__TEXT SEGMENT__.
○ ○ ○ ○ ○

As if that wasn't enough suffering for one person, it all happened with the backdrop of a failing marriage. A divorce from Nickelback singer Chad Kroeger served as a painful subplot to the health issues for Lavigne, a quickstart relationship that saw the sparks fade into divorce. Now Avril was left to pick up pieces from almost every angle of her life, and the strength that it took to get back up is in every fiber of her new album.
Head Above Water begins with the spiritual title track, a sweeping piano ballad where she asks for help from a higher power. "I thought I was dying, and I had accepted that I was going to die" explained Lavigne when the single was released. "My mom laid with me in bed and held me. I felt like I was drowning. Under my breath, I prayed ‘God, please help to keep my head above the water.’ In that moment, the song writing of this album began. It was like I tapped into something. It was a very spiritual experience. Lyrics flooded through me from that point on.”
It's the first of many times throughout Head Above Water that Lavigne summons her strength and her spirituality to take on the troubles in front of her. Sometimes it is clearly about her personal struggle and the obstacles of her health, but more often it is about establishing herself outside of a relationship. She's a "Godess", she's a "Warrior", she's a bird no longer clipped and ready to fly. Head Above Water takes its sturdiest strokes as a declaration of empowerment, an affirmation of importance.
The message of strength isn't that surprising given the circumstances and the five years that Avril has lived through, but the style and poise in which it is presented is. The trademark pop punk ways of Lavigne have been fully replaced for a mature moment of music, trading crunchy power chords for a string section. It's fitting and genuine. This is a sound that the singer has grown into and a message well earned.
Head Above Water is available everywhere.

○ ○ ○ ○ ○

__GIVEN ENTRIES__.
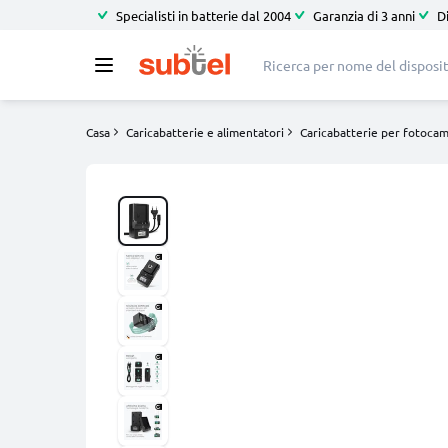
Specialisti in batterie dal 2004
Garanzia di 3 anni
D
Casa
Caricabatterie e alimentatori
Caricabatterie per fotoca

○ ○ ○ ○ ○

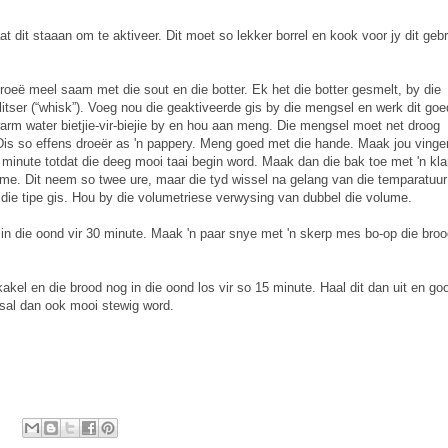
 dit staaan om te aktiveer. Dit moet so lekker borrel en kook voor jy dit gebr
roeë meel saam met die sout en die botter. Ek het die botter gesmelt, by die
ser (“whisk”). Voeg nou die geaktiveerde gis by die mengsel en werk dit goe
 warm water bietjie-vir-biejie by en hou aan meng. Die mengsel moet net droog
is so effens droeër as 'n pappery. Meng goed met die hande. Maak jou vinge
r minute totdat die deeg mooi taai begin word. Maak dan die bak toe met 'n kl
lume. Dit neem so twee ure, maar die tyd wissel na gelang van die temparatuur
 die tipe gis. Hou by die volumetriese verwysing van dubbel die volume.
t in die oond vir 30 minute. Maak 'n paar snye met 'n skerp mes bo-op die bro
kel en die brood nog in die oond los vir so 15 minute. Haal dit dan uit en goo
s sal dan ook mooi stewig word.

○ ○ ○ ○ ○

__REQUIRED ACTION__. Translate this sentence from the album review into Spanish: "This is a sound that the singer has grown into and a message well earned."

__EXERCISE ANSWER__. Es un sonido que la cantante ha hecho suyo con el tiempo y un mensaje bien merecido.